- **PROVIDED DATA**
◇ ◇ ◇ ◇ ◇

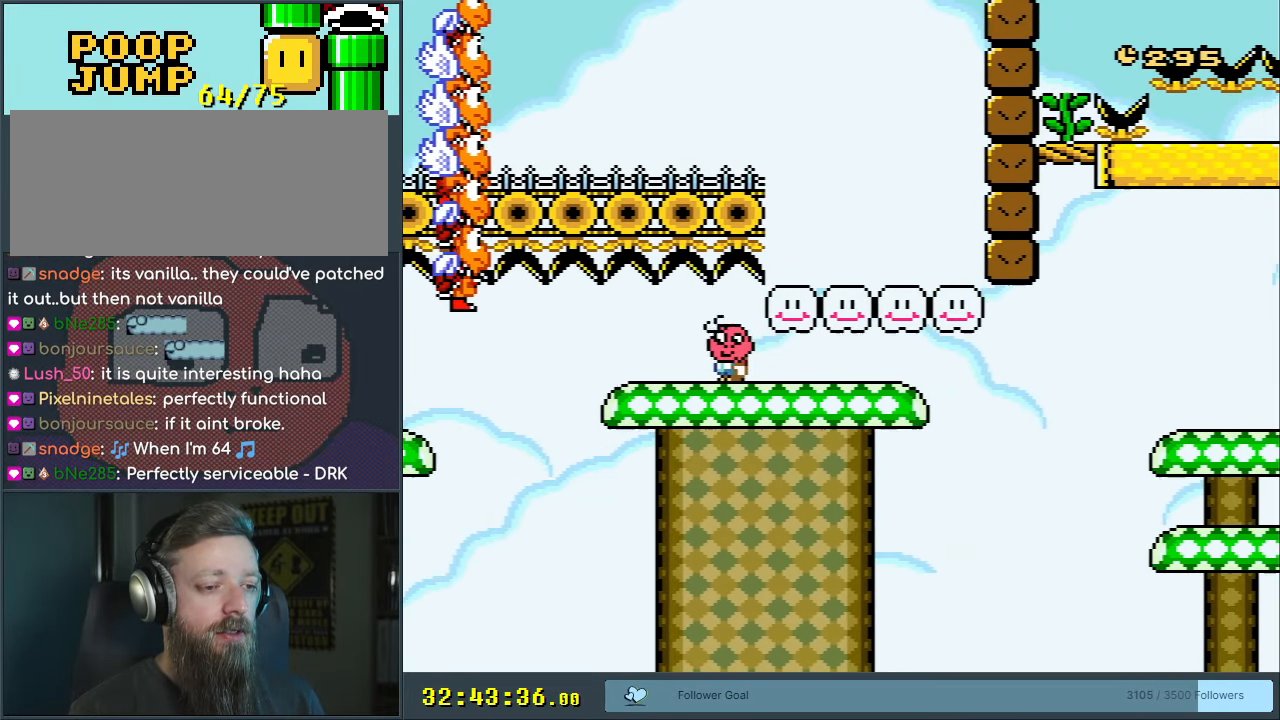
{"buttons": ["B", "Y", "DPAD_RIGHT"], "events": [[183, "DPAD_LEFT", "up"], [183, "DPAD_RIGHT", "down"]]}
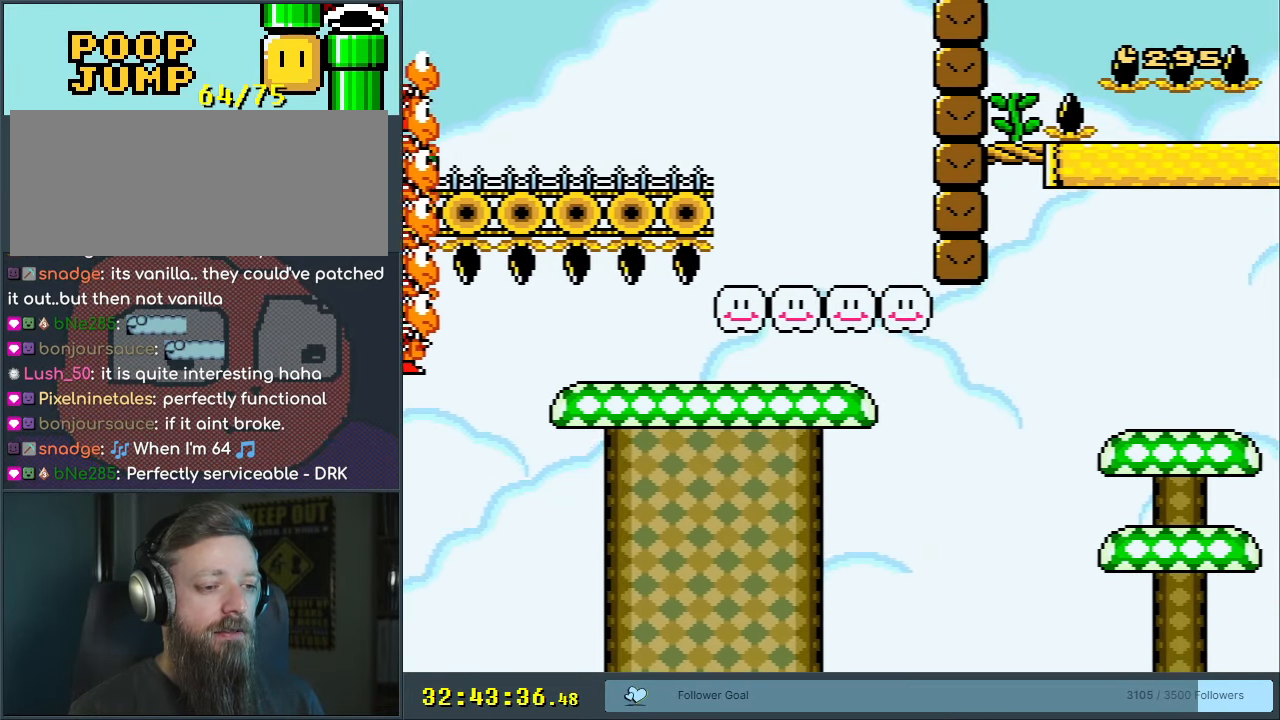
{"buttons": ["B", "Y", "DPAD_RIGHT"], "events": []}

◇ ◇ ◇ ◇ ◇

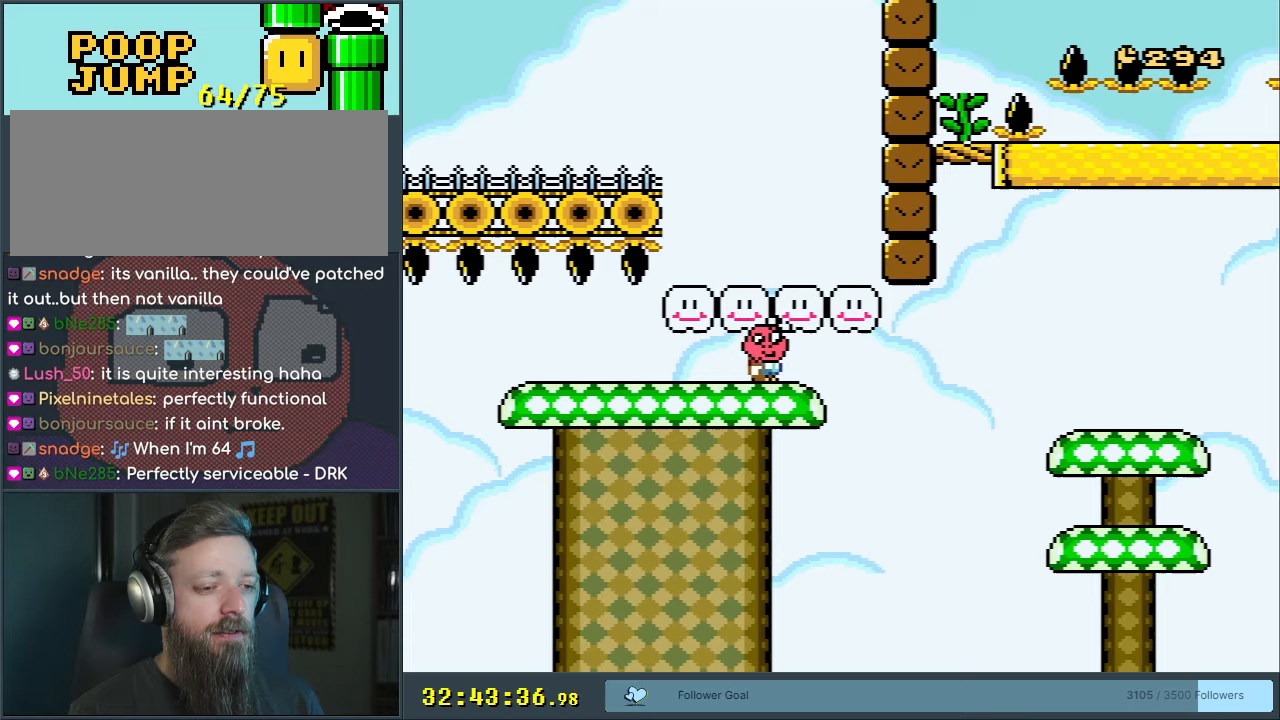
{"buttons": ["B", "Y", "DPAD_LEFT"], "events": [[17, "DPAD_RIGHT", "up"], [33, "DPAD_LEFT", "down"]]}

◇ ◇ ◇ ◇ ◇

- **TASK DIRECTIONS**
Scan the entries above, and wherever a line holds the string "down", copy it.

- **WRITTEN ANSWER**
{"buttons": ["B", "Y", "DPAD_RIGHT"], "events": [[183, "DPAD_LEFT", "up"], [183, "DPAD_RIGHT", "down"]]}
{"buttons": ["B", "Y", "DPAD_LEFT"], "events": [[17, "DPAD_RIGHT", "up"], [33, "DPAD_LEFT", "down"]]}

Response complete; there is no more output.